(Records from a data collection)

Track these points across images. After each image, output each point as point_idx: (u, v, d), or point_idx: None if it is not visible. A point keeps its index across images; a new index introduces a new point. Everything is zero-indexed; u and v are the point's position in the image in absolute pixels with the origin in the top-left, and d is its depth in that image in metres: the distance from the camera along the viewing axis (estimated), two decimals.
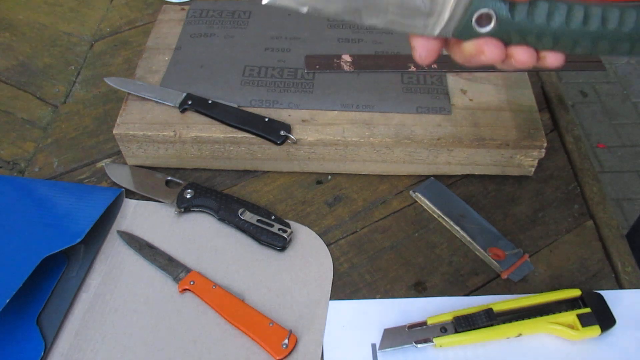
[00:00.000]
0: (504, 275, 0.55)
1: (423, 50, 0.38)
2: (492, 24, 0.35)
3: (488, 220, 0.58)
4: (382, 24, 0.36)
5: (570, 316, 0.50)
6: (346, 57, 0.67)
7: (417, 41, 0.38)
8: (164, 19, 0.73)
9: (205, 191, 0.59)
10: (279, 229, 0.56)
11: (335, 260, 0.56)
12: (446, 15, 0.35)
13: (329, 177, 0.64)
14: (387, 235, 0.58)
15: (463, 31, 0.36)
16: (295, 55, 0.67)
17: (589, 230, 0.59)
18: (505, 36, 0.36)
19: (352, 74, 0.65)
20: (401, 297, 0.54)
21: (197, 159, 0.63)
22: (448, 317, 0.50)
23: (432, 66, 0.66)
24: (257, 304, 0.53)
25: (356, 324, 0.52)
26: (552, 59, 0.37)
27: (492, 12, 0.35)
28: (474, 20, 0.35)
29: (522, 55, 0.36)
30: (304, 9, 0.35)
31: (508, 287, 0.54)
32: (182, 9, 0.74)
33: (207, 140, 0.60)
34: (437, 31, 0.36)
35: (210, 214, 0.59)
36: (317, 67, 0.66)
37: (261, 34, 0.70)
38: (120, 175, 0.62)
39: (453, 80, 0.64)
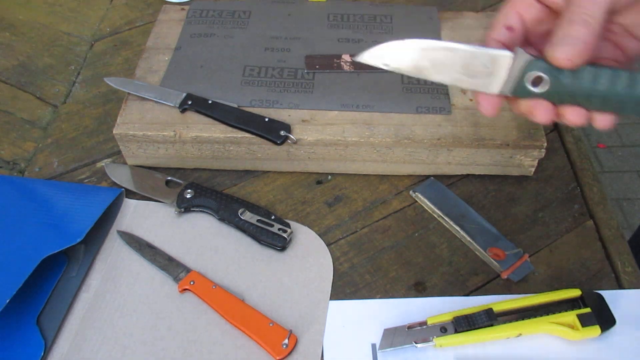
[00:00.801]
0: (504, 275, 0.55)
1: (487, 105, 0.42)
2: (545, 85, 0.39)
3: (488, 220, 0.58)
4: (448, 81, 0.42)
5: (570, 316, 0.50)
6: (346, 57, 0.67)
7: (480, 97, 0.42)
8: (164, 19, 0.73)
9: (205, 191, 0.59)
10: (279, 229, 0.56)
11: (335, 260, 0.56)
12: (504, 76, 0.40)
13: (329, 177, 0.64)
14: (387, 235, 0.58)
15: (519, 90, 0.40)
16: (295, 55, 0.67)
17: (589, 230, 0.59)
18: (557, 96, 0.40)
19: (352, 74, 0.65)
20: (401, 297, 0.54)
21: (197, 159, 0.63)
22: (448, 317, 0.50)
23: None
24: (257, 304, 0.53)
25: (356, 324, 0.52)
26: (601, 119, 0.40)
27: (544, 75, 0.39)
28: (528, 81, 0.40)
29: (572, 116, 0.40)
30: (386, 67, 0.42)
31: (508, 287, 0.54)
32: (182, 9, 0.74)
33: (207, 140, 0.60)
34: (497, 89, 0.41)
35: (210, 214, 0.59)
36: (317, 67, 0.66)
37: (261, 34, 0.70)
38: (120, 175, 0.62)
39: None
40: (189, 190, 0.59)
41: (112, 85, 0.65)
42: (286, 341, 0.49)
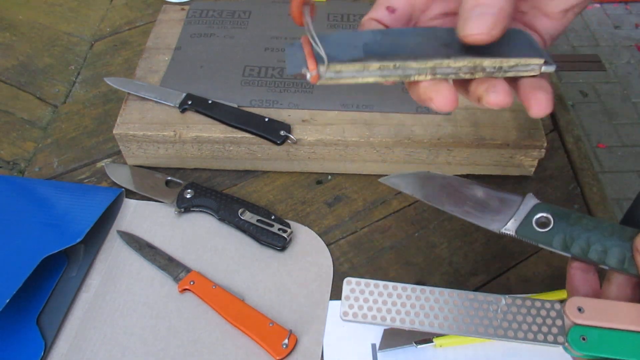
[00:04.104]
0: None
1: (443, 100, 0.37)
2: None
3: None
4: (460, 214, 0.43)
5: None
6: None
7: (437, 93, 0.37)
8: (164, 19, 0.73)
9: (205, 191, 0.59)
10: (279, 229, 0.56)
11: (335, 260, 0.56)
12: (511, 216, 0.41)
13: (329, 177, 0.64)
14: (387, 235, 0.58)
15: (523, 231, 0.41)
16: None
17: None
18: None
19: None
20: None
21: (197, 159, 0.63)
22: None
23: None
24: (257, 304, 0.53)
25: (356, 324, 0.52)
26: None
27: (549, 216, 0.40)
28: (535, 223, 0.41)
29: None
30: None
31: (508, 287, 0.54)
32: (182, 9, 0.74)
33: (207, 140, 0.60)
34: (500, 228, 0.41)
35: (210, 214, 0.59)
36: None
37: (261, 34, 0.70)
38: (120, 175, 0.62)
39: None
40: (189, 190, 0.59)
41: (112, 85, 0.65)
42: (286, 341, 0.49)
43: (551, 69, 0.34)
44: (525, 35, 0.35)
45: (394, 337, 0.50)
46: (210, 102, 0.62)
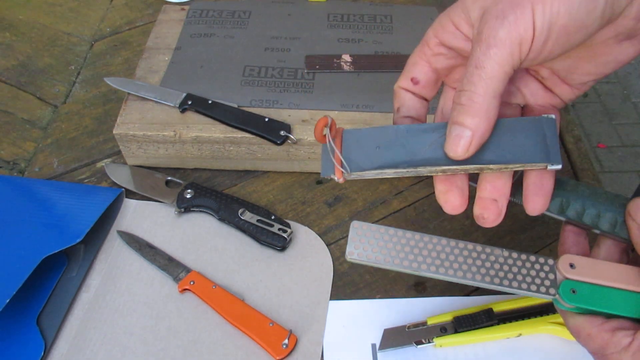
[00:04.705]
0: None
1: (454, 203, 0.38)
2: None
3: None
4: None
5: None
6: (346, 57, 0.67)
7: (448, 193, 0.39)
8: (164, 19, 0.73)
9: (205, 191, 0.59)
10: (279, 229, 0.56)
11: (335, 260, 0.56)
12: None
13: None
14: None
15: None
16: (295, 55, 0.67)
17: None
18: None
19: (352, 74, 0.65)
20: (401, 297, 0.54)
21: (197, 159, 0.63)
22: (448, 317, 0.50)
23: None
24: (257, 304, 0.53)
25: (356, 324, 0.52)
26: None
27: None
28: None
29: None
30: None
31: None
32: (182, 9, 0.74)
33: (207, 140, 0.60)
34: None
35: (210, 214, 0.59)
36: (317, 67, 0.66)
37: (261, 34, 0.70)
38: (120, 175, 0.62)
39: None
40: (189, 190, 0.59)
41: (112, 85, 0.65)
42: (286, 341, 0.49)
43: (557, 167, 0.35)
44: (539, 126, 0.35)
45: (394, 337, 0.50)
46: (210, 102, 0.62)
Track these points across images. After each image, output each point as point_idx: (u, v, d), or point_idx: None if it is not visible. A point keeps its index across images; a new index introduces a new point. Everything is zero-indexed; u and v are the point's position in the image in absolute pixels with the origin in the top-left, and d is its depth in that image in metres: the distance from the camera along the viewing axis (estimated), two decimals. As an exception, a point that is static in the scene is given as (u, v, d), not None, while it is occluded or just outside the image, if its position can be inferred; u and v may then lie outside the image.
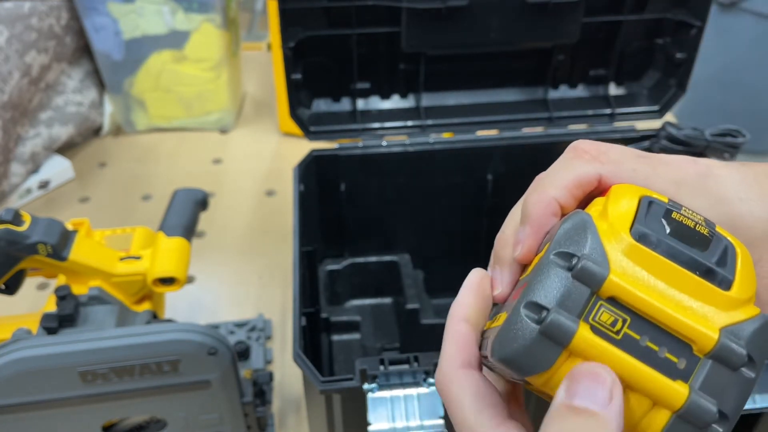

## Exercise details
Your reply should hold every line above exactly as written and none of the pictures.

## Answer to this exercise
Track these points across images. After each image, output each point as point_idx: (u, v, d), or point_idx: None if it is not visible. A point keeps its index across images; a new index introduces a new point. Everything is zero-indexed; u and v are the point's position in the image in absolute pixels with the origin in the top-left, and d is its depth in that image in metres: the distance from the camera along the viewing axis (estimated), two decimals.
[00:00.000]
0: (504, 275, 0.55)
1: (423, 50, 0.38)
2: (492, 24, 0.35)
3: (488, 220, 0.58)
4: (382, 24, 0.36)
5: (570, 316, 0.50)
6: (346, 57, 0.67)
7: (417, 41, 0.38)
8: (164, 19, 0.73)
9: (205, 191, 0.59)
10: (279, 229, 0.56)
11: (335, 260, 0.56)
12: (446, 15, 0.35)
13: (329, 177, 0.64)
14: (387, 235, 0.58)
15: (463, 31, 0.36)
16: (295, 55, 0.67)
17: (589, 230, 0.59)
18: (505, 36, 0.36)
19: (352, 74, 0.65)
20: (401, 297, 0.54)
21: (197, 159, 0.63)
22: (448, 317, 0.50)
23: (432, 66, 0.66)
24: (257, 304, 0.53)
25: (356, 324, 0.52)
26: (552, 59, 0.37)
27: (492, 12, 0.35)
28: (474, 20, 0.35)
29: (522, 55, 0.36)
30: (304, 9, 0.35)
31: (508, 287, 0.54)
32: (182, 9, 0.74)
33: (207, 140, 0.60)
34: (437, 31, 0.36)
35: (210, 214, 0.59)
36: (317, 67, 0.66)
37: (261, 34, 0.70)
38: (120, 175, 0.62)
39: (453, 80, 0.64)
[00:00.801]
0: (504, 275, 0.55)
1: (487, 105, 0.42)
2: (545, 85, 0.39)
3: (488, 220, 0.58)
4: (448, 81, 0.42)
5: (570, 316, 0.50)
6: (346, 57, 0.67)
7: (480, 97, 0.42)
8: (164, 19, 0.73)
9: (205, 191, 0.59)
10: (279, 229, 0.56)
11: (335, 260, 0.56)
12: (504, 76, 0.40)
13: (329, 177, 0.64)
14: (387, 235, 0.58)
15: (519, 90, 0.40)
16: (295, 55, 0.67)
17: (589, 230, 0.59)
18: (557, 96, 0.40)
19: (352, 74, 0.65)
20: (401, 297, 0.54)
21: (197, 159, 0.63)
22: (448, 317, 0.50)
23: None
24: (257, 304, 0.53)
25: (356, 324, 0.52)
26: (601, 119, 0.40)
27: (544, 75, 0.39)
28: (528, 81, 0.40)
29: (572, 116, 0.40)
30: (386, 67, 0.42)
31: (508, 287, 0.54)
32: (182, 9, 0.74)
33: (207, 140, 0.60)
34: (497, 89, 0.41)
35: (210, 214, 0.59)
36: (317, 67, 0.66)
37: (261, 34, 0.70)
38: (120, 175, 0.62)
39: None
40: (189, 190, 0.59)
41: (112, 85, 0.65)
42: (286, 341, 0.49)
[00:04.104]
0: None
1: (443, 100, 0.37)
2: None
3: None
4: (460, 214, 0.43)
5: None
6: None
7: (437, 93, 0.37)
8: (164, 19, 0.73)
9: (205, 191, 0.59)
10: (279, 229, 0.56)
11: (335, 260, 0.56)
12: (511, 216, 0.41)
13: (329, 177, 0.64)
14: (387, 235, 0.58)
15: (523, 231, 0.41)
16: None
17: None
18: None
19: None
20: None
21: (197, 159, 0.63)
22: None
23: None
24: (257, 304, 0.53)
25: (356, 324, 0.52)
26: None
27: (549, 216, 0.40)
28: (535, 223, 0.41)
29: None
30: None
31: (508, 287, 0.54)
32: (182, 9, 0.74)
33: (207, 140, 0.60)
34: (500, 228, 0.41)
35: (210, 214, 0.59)
36: None
37: (261, 34, 0.70)
38: (120, 175, 0.62)
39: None
40: (189, 190, 0.59)
41: (112, 85, 0.65)
42: (286, 341, 0.49)
43: (551, 69, 0.34)
44: (525, 35, 0.35)
45: (394, 337, 0.50)
46: (210, 102, 0.62)
[00:04.705]
0: None
1: (454, 203, 0.38)
2: None
3: None
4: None
5: None
6: (346, 57, 0.67)
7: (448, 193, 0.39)
8: (164, 19, 0.73)
9: (205, 191, 0.59)
10: (279, 229, 0.56)
11: (335, 260, 0.56)
12: None
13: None
14: None
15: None
16: (295, 55, 0.67)
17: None
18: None
19: (352, 74, 0.65)
20: (401, 297, 0.54)
21: (197, 159, 0.63)
22: (448, 317, 0.50)
23: None
24: (257, 304, 0.53)
25: (356, 324, 0.52)
26: None
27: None
28: None
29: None
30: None
31: None
32: (182, 9, 0.74)
33: (207, 140, 0.60)
34: None
35: (210, 214, 0.59)
36: (317, 67, 0.66)
37: (261, 34, 0.70)
38: (120, 175, 0.62)
39: None
40: (189, 190, 0.59)
41: (112, 85, 0.65)
42: (286, 341, 0.49)
43: (557, 167, 0.35)
44: (539, 126, 0.35)
45: (394, 337, 0.50)
46: (210, 102, 0.62)
Track these points across images. After each image, output each point as point_idx: (u, v, d), or point_idx: None if it is not visible. A point keeps its index across images; a new index introduces a new point. Everything is zero-indexed; u and v are the point's position in the image in absolute pixels with the origin in the top-left, and d is its depth in that image in metres: the distance from the camera along the viewing axis (estimated), two decimals. As an exception, a point that is static in the scene is given as (u, v, d), not None, while it is occluded or just outside the image, if its position can be inferred; u and v may then lie outside the image.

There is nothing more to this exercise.